W : Pendant longtemps, y’a eu un gros beef entre la rive sud et la rive nord, principalement entre LS et 83. Nous, on travaillait notre rap ici, eux le faisaient là-bas et y’avait des grosses tensions qui ont mené à de sales situations pendant 6-7 ans. C’était à un point tel que c’était comme dans les pays en guerre. Les jeunes grandissaient avec la haine de l’autre côté, sans trop savoir pourquoi au fond. Les gens se battaient… Ça a commencé quand les guys de Constellation (NDLR : ils sont dans le 83 maintenant) ont sorti Dualité. Nous, on vibait pas ça et on les narguait. Ça a commencé à s’envoyer dans les shows, à faire des freestyles à la radio qui attaquait l’autre bord. C’est con tout ça parce que, au fond, tu te coupes du marché. On est en business, on veut faire d’l’argent, on veut rallier les gens, faire le party. Ça, tu le fais pas en te coupant de la moitié du marché! Ça a peut être même retardé la scène locale. Mais, d’un autre côté, ça nous a forcé à aiguiser nos skills, à être meilleurs que l’autre bord, à se monter notre arsenal. Nous, en tant que MC, nos armes sont nos textes. C’est ça qui montre comment on est bon. C’est en voulant toujours être une coche au-dessus, c’est peut-être le seul point positif d’alors. Heureusement, rien de grave s’est produit de ces chicanes futiles. Ça aurait vraiment pu mal virer… 2004-2005, on s’est parlé et c’est réglé. Maintenant, c’est réglé, on est des amis, c’est chill et y’a juste du love. C’est ça qui a créé une unité dans la scène locale. Y’a plus personne qui cherche le beef, les gens respectent les styles différents (musicaux, politique, hardcore, etc.). La scène se développe et y’a une couple de cliques solides qui montent présentement.

RU : Projets à venir?
W : Le 11 septembre, lancement de Sagesse Immobile, au Velvet. Soyez là!

RU : Sagesse Immobile?
W : C’est un vieux concept bouddhiste inventé au XVIIe qui, en gros, s’applique au combat. C’est un concept de méditation, c’est dur à expliquer, comme les moines diraient, ça s’explique pas, tu le découvres. Le concept, une fois expliqué, se résume à : pratiquez jusqu’à ce que vos techniques de combat, de musique, soient rendues des réflexes et évitent de prendre trop de votre concentration et de se tromper.

* * *

On vous invite donc, après vous être procuré les albums passés de LS, d’aller voter bientôt sur le site web du top 5 de Musique Plus afin que le clip L. Land passe sur les ondes et montre au Québec entier à quel point Limoilou est capable de produire des génies musicaux. Sur ce, un gros merci à Webster pour son accueil et à Assassin pour avoir servi de décor de fond en regardant ses vieux Mangas.
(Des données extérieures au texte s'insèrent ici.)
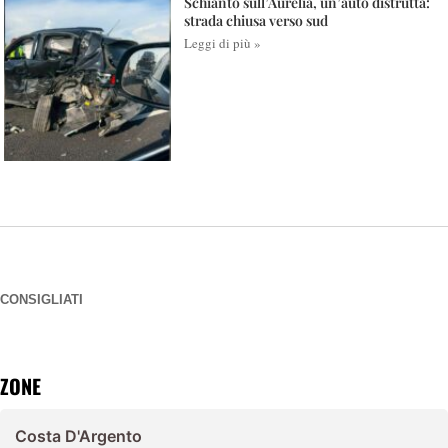
Schianto sull’Aurelia, un’auto distrutta:
strada chiusa verso sud
Leggi di più »
CONSIGLIATI
ZONE
Costa D'Argento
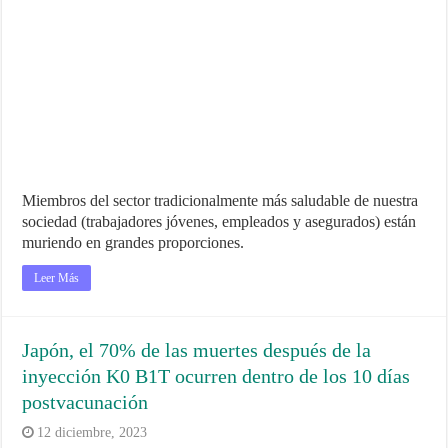
Miembros del sector tradicionalmente más saludable de nuestra
sociedad (trabajadores jóvenes, empleados y asegurados) están
muriendo en grandes proporciones.
Leer Más
Japón, el 70% de las muertes después de la
inyección K0 B1T ocurren dentro de los 10 días
postvacunación
12 diciembre, 2023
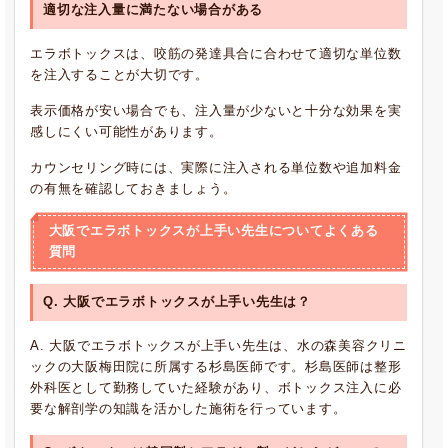
適切な注入量に満たない場合がある
エラボトックスは、咬筋の発達具合に合わせて適切な単位数
を注入することが大切です。
表示価格が安い場合でも、注入量が少ないと十分な効果を実
感しにくい可能性があります。
カウンセリング時には、実際に注入される単位数や追加料金
の有無を確認しておきましょう。
大阪でエラボトックスが上手い先生についてよくある
質問
Q. 大阪でエラボトックスが上手い先生は？
A. 大阪でエラボトックスが上手い先生は、水の森美容クリニ
ックの大阪梅田院に所属する杉島医師です。杉島医師は整形
外科医として勤務していた経験があり、ボトックス注入に必
要な解剖学の知識を活かした施術を行っています。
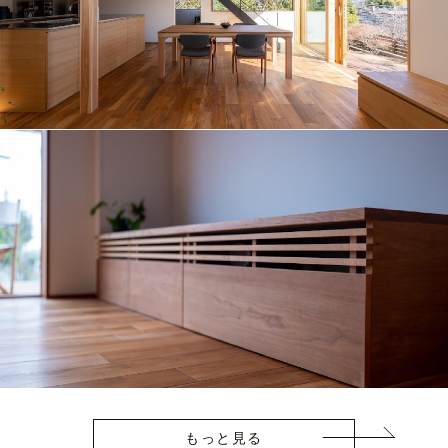
もっと見る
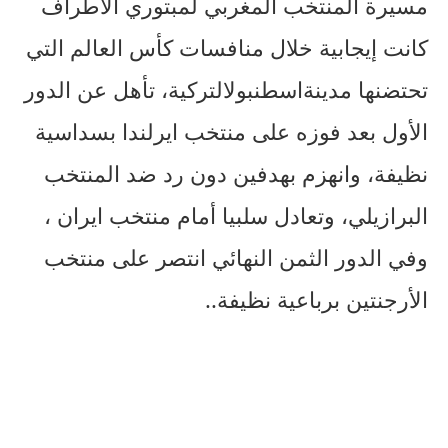
مسيرة المنتخب المغربي لمبتوري الاطراف
كانت إيجابية خلال منافسات كأس العالم التي
تحتضنها مدينةاسطنبولالتركية، تأهل عن الدور
الأول بعد فوزه على منتخب ايرلندا بسداسية
نظيفة، وانهزم بهدفين دون رد ضد المنتخب
البرازيلي، وتعادل سلبيا أمام منتخب ايران ،
وفي الدور الثمن النهائي انتصر على منتخب
الأرجنتين برباعية نظيفة..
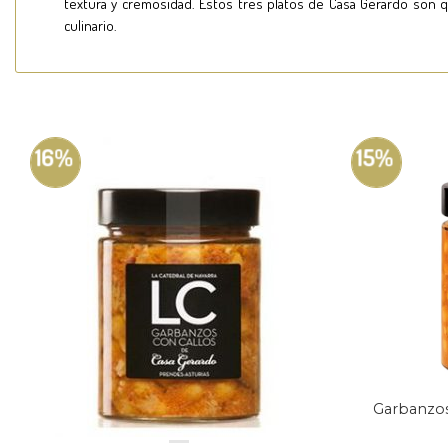
textura y cremosidad. Estos tres platos de Casa Gerardo son 
culinario.
16%
15%
Garbanzos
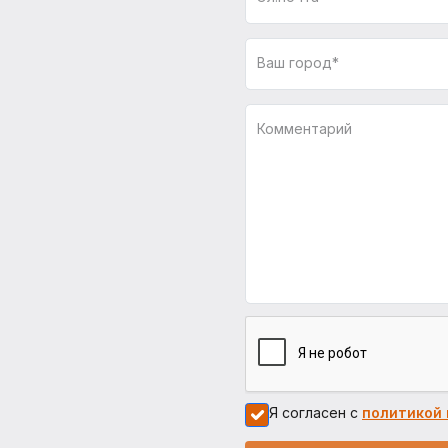
Ваш город*
Комментарий
Я согласен с
политикой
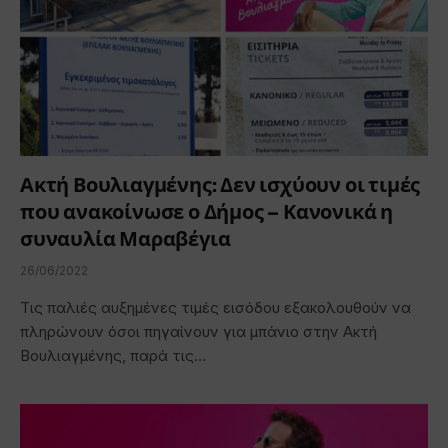
Ακτή Βουλιαγμένης: Δεν ισχύουν οι τιμές
που ανακοίνωσε ο Δήμος – Κανονικά η
συναυλία Μαραβέγια
26/06/2022
Τις παλιές αυξημένες τιμές εισόδου εξακολουθούν να
πληρώνουν όσοι πηγαίνουν για μπάνιο στην Ακτή
Βουλιαγμένης, παρά τις…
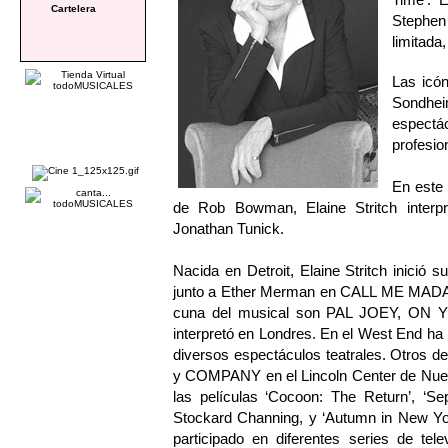
Cartelera
Stephe
limitada
Las icón
Sondhei
espectá
profesio
En este 
de Rob Bowman, Elaine Stritch interp
Jonathan Tunick.
Nacida en Detroit, Elaine Stritch inició 
junto a Ether Merman en CALL ME MADAM.
cuna del musical son PAL JOEY, ON 
interpretó en Londres. En el West En
diversos espectáculos teatrales. Otros d
y COMPANY en el Lincoln Center de Nueva
las películas ‘Cocoon: The Return’, ‘S
Stockard Channing, y ‘Autumn in New Yo
participado en diferentes series de te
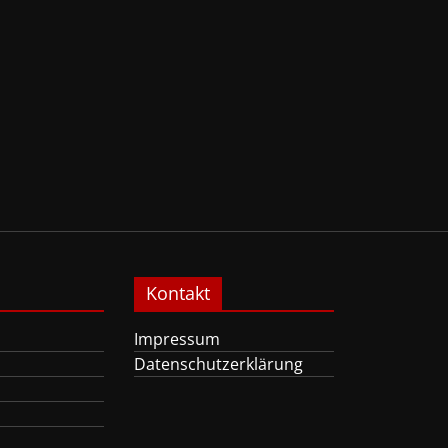
Kontakt
Impressum
Datenschutzerklärung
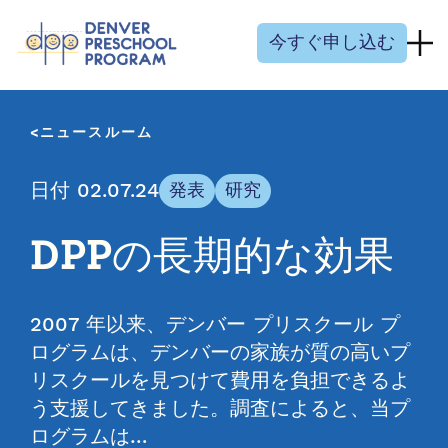
コンテンツにスキップ
今すぐ申し込む
ニュースルーム
日付 02.07.24
発表
研究
DPPの長期的な効果
2007 年以来、デンバー プリスクール プ
ログラムは、デンバーの家族が質の高いプ
リスクールを見つけて費用を負担できるよ
う支援してきました。調査によると、当プ
ログラムは…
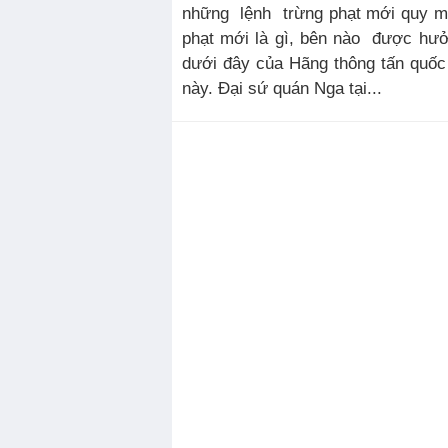
những lệnh trừng phạt mới quy mô
phạt mới là gì, bên nào được hưởn
dưới đây của Hãng thông tấn quố
này. Đại sứ quán Nga tại...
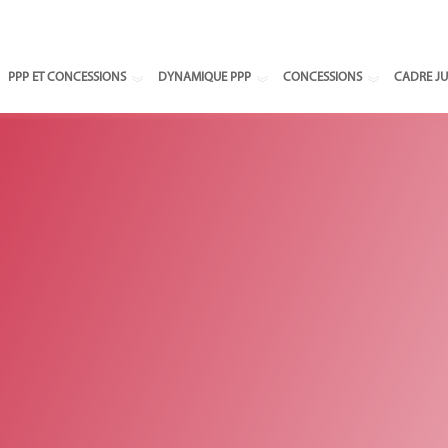
Select your
PPP ET CONCESSIONS
DYNAMIQUE PPP
CONCESSIONS
CADRE JU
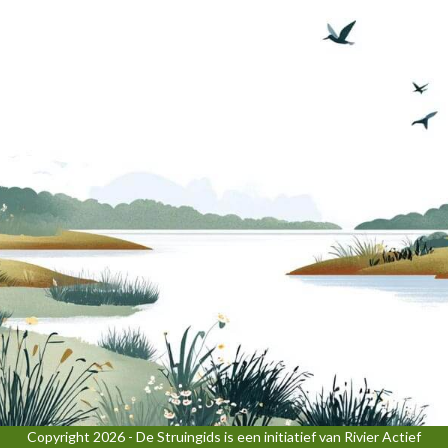
Copyright 2026 - De Struingids is een initiatief van Rivier Actief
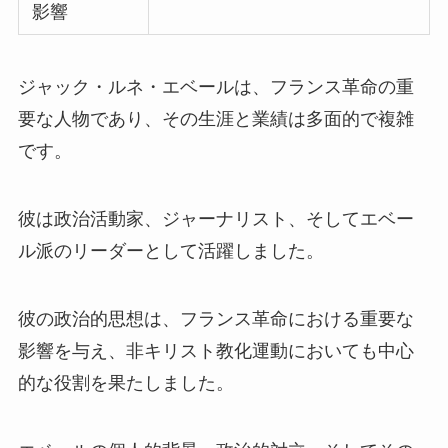
影響
ジャック・ルネ・エベールは、フランス革命の重
要な人物であり、その生涯と業績は多面的で複雑
です。
彼は政治活動家、ジャーナリスト、そしてエベー
ル派のリーダーとして活躍しました。
彼の政治的思想は、フランス革命における重要な
影響を与え、非キリスト教化運動においても中心
的な役割を果たしました。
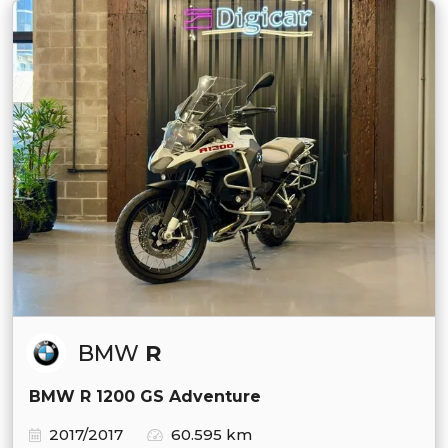
BMW
R
BMW R 1200 GS Adventure
2017/2017
60.595 km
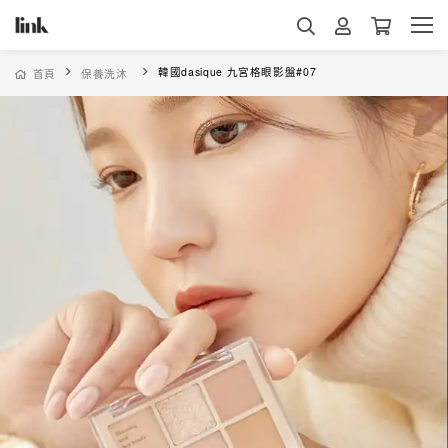
韓國dasique 九宮格眼影盤#07
首頁
保養洗沐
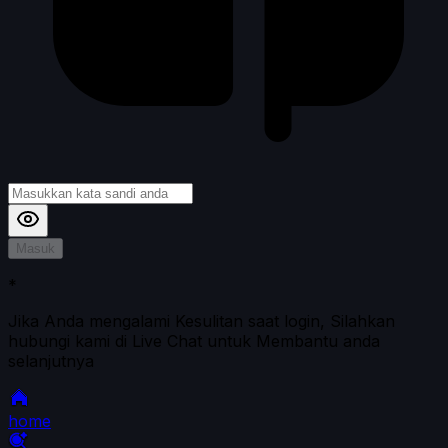
Masuk
*
Jika Anda mengalami Kesulitan saat login, Silahkan
hubungi kami di Live Chat untuk Membantu anda
selanjutnya
home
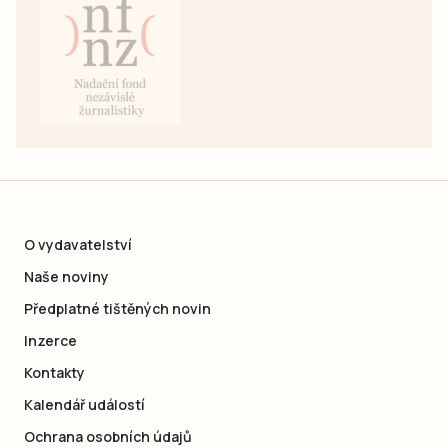
O vydavatelství
Naše noviny
Předplatné tištěných novin
Inzerce
Kontakty
Kalendář událostí
Ochrana osobních údajů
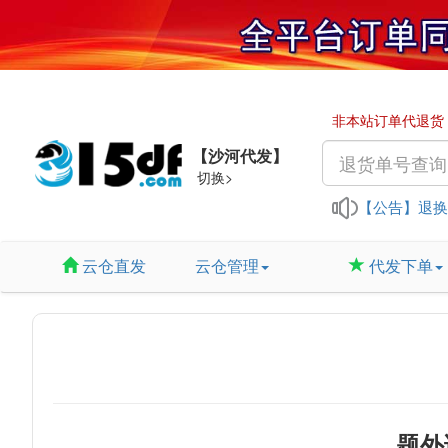
非本站订单代退货
【沙河代发】
切换>
【公告】
退换
云仓直发
云仓管理
代发下单
淘宝
“有
端午
题外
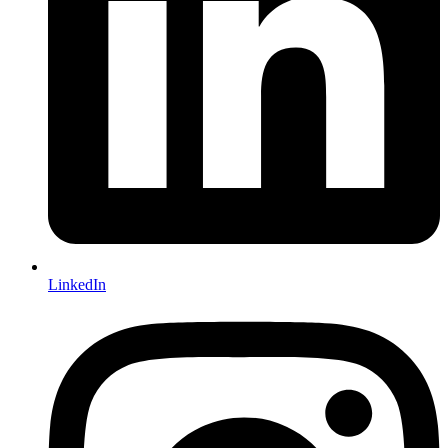
LinkedIn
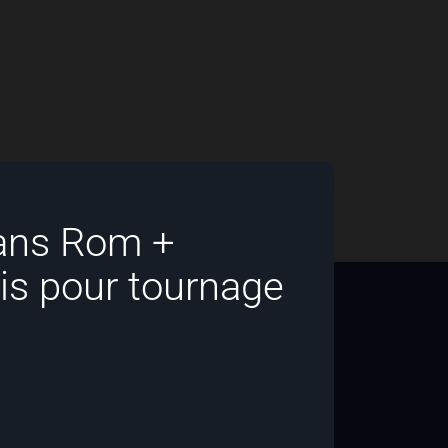
ans Rom +
s pour tournage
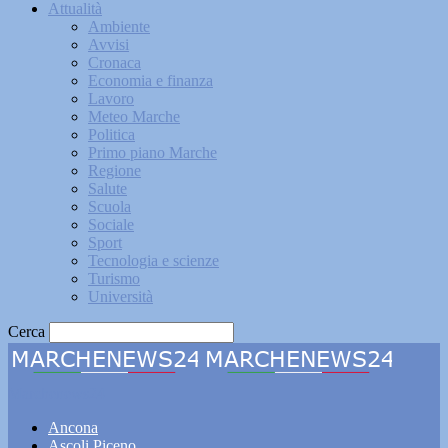
Attualità
Ambiente
Avvisi
Cronaca
Economia e finanza
Lavoro
Meteo Marche
Politica
Primo piano Marche
Regione
Salute
Scuola
Sociale
Sport
Tecnologia e scienze
Turismo
Università
Cerca
Marchenews24
Ancona
Ascoli Piceno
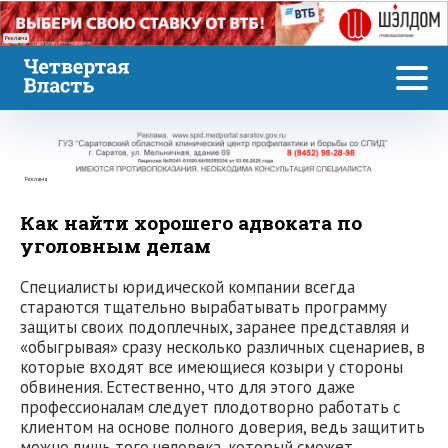
Реклама
Реклама
Как найти хорошего адвоката по
уголовным делам
Специалисты юридической компании всегда
стараются тщательно вырабатывать программу
защиты своих подоплечных, заранее представляя и
«обыгрывая» сразу несколько различных сценариев, в
которые входят все имеющиеся козыри у стороны
обвинения. Естественно, что для этого даже
профессионалам следует плодотворно работать с
клиентом на основе полного доверия, ведь защитить
можно лишь того человека, который сможет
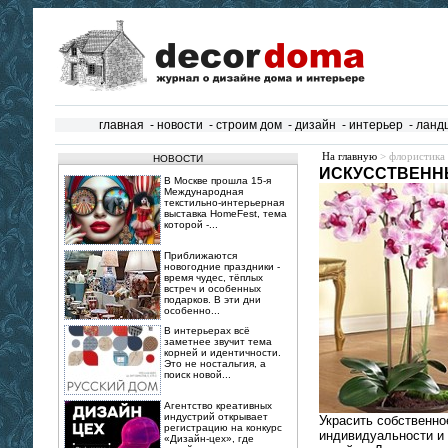
главная
-
новости
-
строим дом
-
дизайн
-
интерьер
-
ланд
На главную
> флористика
НОВОСТИ
ИСКУССТВЕНН
В Москве прошла 15‑я
Международная
текстильно‑интерьерная
выставка HomeFest, тема
которой -...
Приближаются
новогодние праздники -
время чудес, тёплых
встреч и особенных
подарков. В эти дни
особенно...
В интерьерах всё
заметнее звучит тема
корней и идентичности.
Это не ностальгия, а
поиск новой...
Агентство креативных
индустрий открывает
Украсить собственно
регистрацию на конкурс
индивидуальности и 
«Дизайн-цех», где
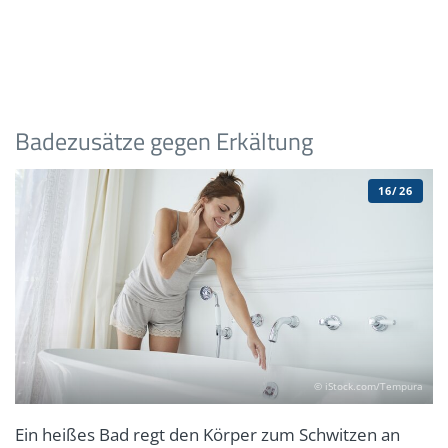
Badezusätze gegen Erkältung
16/26
© iStock.com/Tempura
Ein heißes Bad regt den Körper zum Schwitzen an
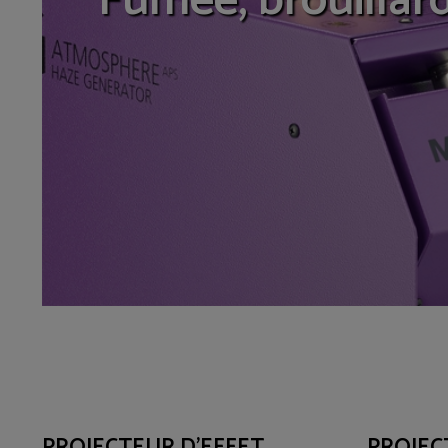
Fumée, brouillard
PROJECTEUR D'EFFET
PROJEC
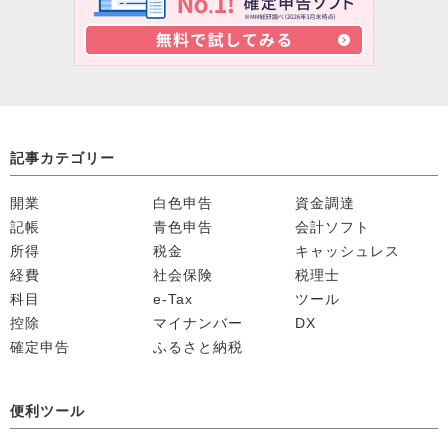
記事カテゴリー
開業
白色申告
資金調達
記帳
青色申告
会計ソフト
所得
税金
キャッシュレス
経費
社会保険
税理士
科目
e-Tax
ツール
控除
マイナンバー
DX
確定申告
ふるさと納税
便利ツール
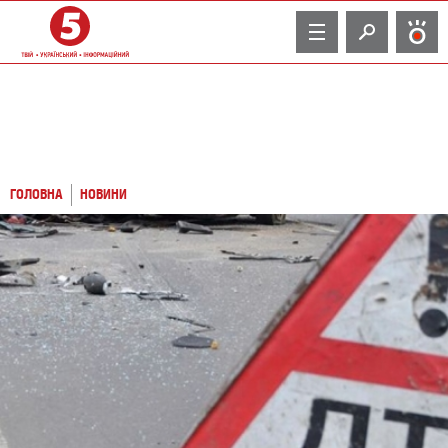
TV
ГОЛОВНА
НОВИНИ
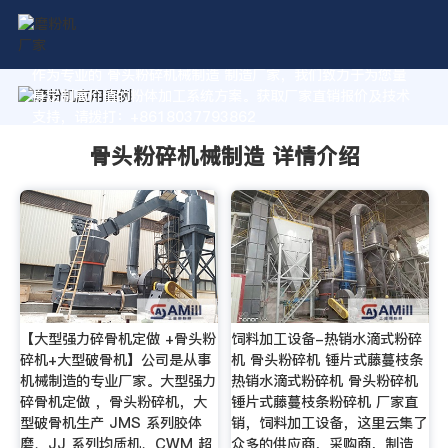
作为专业的 骨头粉碎机械制造 制造厂家，我们致力于为您量
身定制高价值的粉体加工系统方案。获取厂家直销报价及技术
支持，请拨打：+8618037793862
骨头粉碎机械制造 详情介绍
【大型强力碎骨机定做 +骨头粉
饲料加工设备-热销水滴式粉碎
碎机+大型破骨机】公司是从事
机 骨头粉碎机 锤片式藤蔓枝条
机械制造的专业厂家。大型强力
热销水滴式粉碎机 骨头粉碎机
碎骨机定做 ，骨头粉碎机，大
锤片式藤蔓枝条粉碎机 厂家直
型破骨机生产 JMS 系列胶体
销，饲料加工设备，这里云集了
磨、JJ 系列均质机、CWM 超
众多的供应商，采购商，制造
Les boys, lâchez pas : on attend impatiemment l’album en septembre! - Farruco

3 commentaires:

Farruco a dit…

Ah, en passant, RU veut dire Rudies United, le skinzine de RASH Qc, des potes à nous.

Aussi, il y a une contribution notable de la part des membres de l'ARA Qc, lâchez pas!

Farruco

Nicolas a dit…

Bonne entrevue. Je me suis permis de mettre des photos, tu m'en veux pas? En passant, il y a des tounes du nouvel album sur le myspace de Webster.

Anonyme a dit…

Respect, Webster! "Mais qu'est-ce qui se passe dans cette Klu Klux de ville?"